Réforme des retraites : c’est toujours non !

12 Février 2020

Le 17 février s’ouvrira le débat sur le projet de loi sur la réforme des retraites en séance publique à l’Assemblée nationale. Entre-temps, une partie des quelque 22 000 amendements déposés, essentiellement par les députés de la France insoumise, auront été examinés, sans risque aucun pour le gouvernement, par la commission spéciale, majoritairement macroniste.

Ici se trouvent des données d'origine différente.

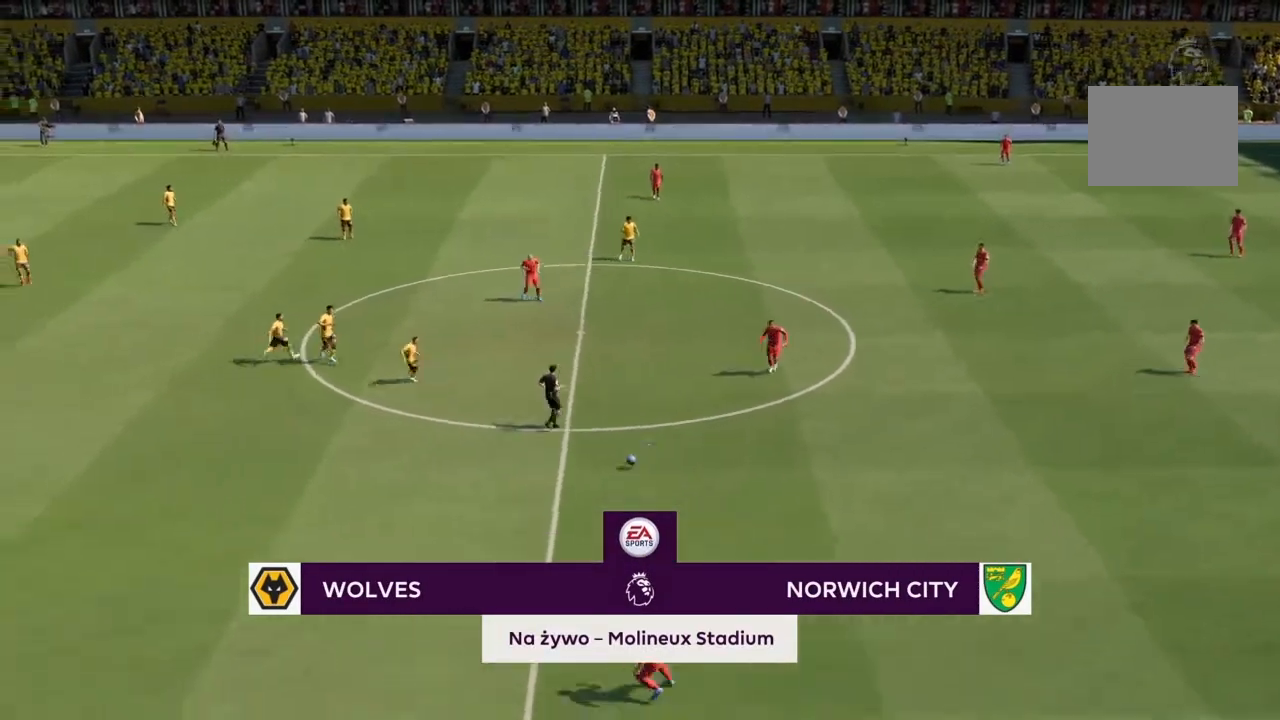
{"buttons": ["R2"], "left_stick": "down-left", "right_stick": "center", "events": [[134, "left_stick", "center"], [367, "left_stick", "down-left"]]}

L’âge légal de départ à 62 ans aurait été entériné par cette dernière, ainsi qu’un des aspects les plus provocants de l’attaque, l’âge d’équilibre permettant d’obtenir une retraite à taux plein. Cet âge, dans les intentions du gouvernement, est pour l’instant envisagé à 65 ans, et encore sous toutes réserves. Le prétendu débat organisé par Édouard Philippe aura donc abouti à ce que les futurs retraités gardent le droit… de partir à 62 ans, avec une pension amputée par une décote. Par ailleurs les autres volets de l’attaque, en particulier le calcul de la pension sur l’ensemble de la carrière et le système par points, sont toujours programmés, comme le sont les 3 milliards d’euros à économiser chaque année d’ici 2050 aux dépens des futurs retraités.

Dans cette zone de flou baptisée projet de réforme, la notion de point de retraite vient déjà de se préciser, en tout cas dans les propos du récent secrétaire d’État Pietraszewski, successeur de Delevoye. La valeur de ce point, censée ne jamais baisser – promesse de Premier ministre – sera indexée, non sur les salaires, mais sur le revenu moyen d’activité par tête. Jusque-là inconnue au bataillon, cette nouvelle notion serait un indice bricolé par l’Insee sur demande du gouvernement, plus ou moins calculé sur « l’ensemble des Français, les revenus des indépendants, des fonctionnaires ». Aie confiance, comme disait le serpent Kâa à Mowgli, l’indexation du point sur cet indice fonctionnera à condition que l’équilibre financier soit maintenu.

De mensonge en zone d’ombre, de ruse en cafouillage, il n’y a rien d’étonnant à ce que le refus de la réforme soit toujours majoritaire dans la population ouvrière, et même dans l’opinion en général, comme le montrent les sondages récents.

Les grèves sont moins visibles, en tout cas dans les transports, les grévistes des chemins de fer et de la RATP étant tout de même contraints par l’arrivée des factures à retourner faire leur paye. Mais les manifestations, les rassemblements et actions diverses continuent. La journée du 6 février a encore réuni des dizaines de milliers de participants, 121 000 selon le ministère de l’Intérieur, peu suspect de sympathie pour le mouvement. Dans certaines villes, la mobilisation a même été supérieure à celle de la journée précédente, et parmi les pancartes et banderoles se remarquaient, en nombre, celles des salariés de l’Éducation nationale et des enseignants-chercheurs.

Avec les obstacles parlementaires et surtout la colère qui continue de s’exprimer, des salariés de l’Opéra de Paris aux avocats, en passant par les cheminots et bien d’autres catégories de travailleurs, notamment ceux de la santé, Macron, ses ministres et leurs donneurs d’ordres capitalistes sont loin d’en avoir fini avec l’opposition populaire à leur politique.

De prochaines journées de mobilisation auront lieu à l’appel des centrales syndicales, le 17 février qui se veut « journée morte dans les transports », puis le 20 février, journée nationale interprofessionnelle. Il faut qu’à nouveau, aux oreilles du gouvernement et du grand patronat, les dizaines de milliers de « non » que mérite leur hargne antiouvrière continuent de résonner.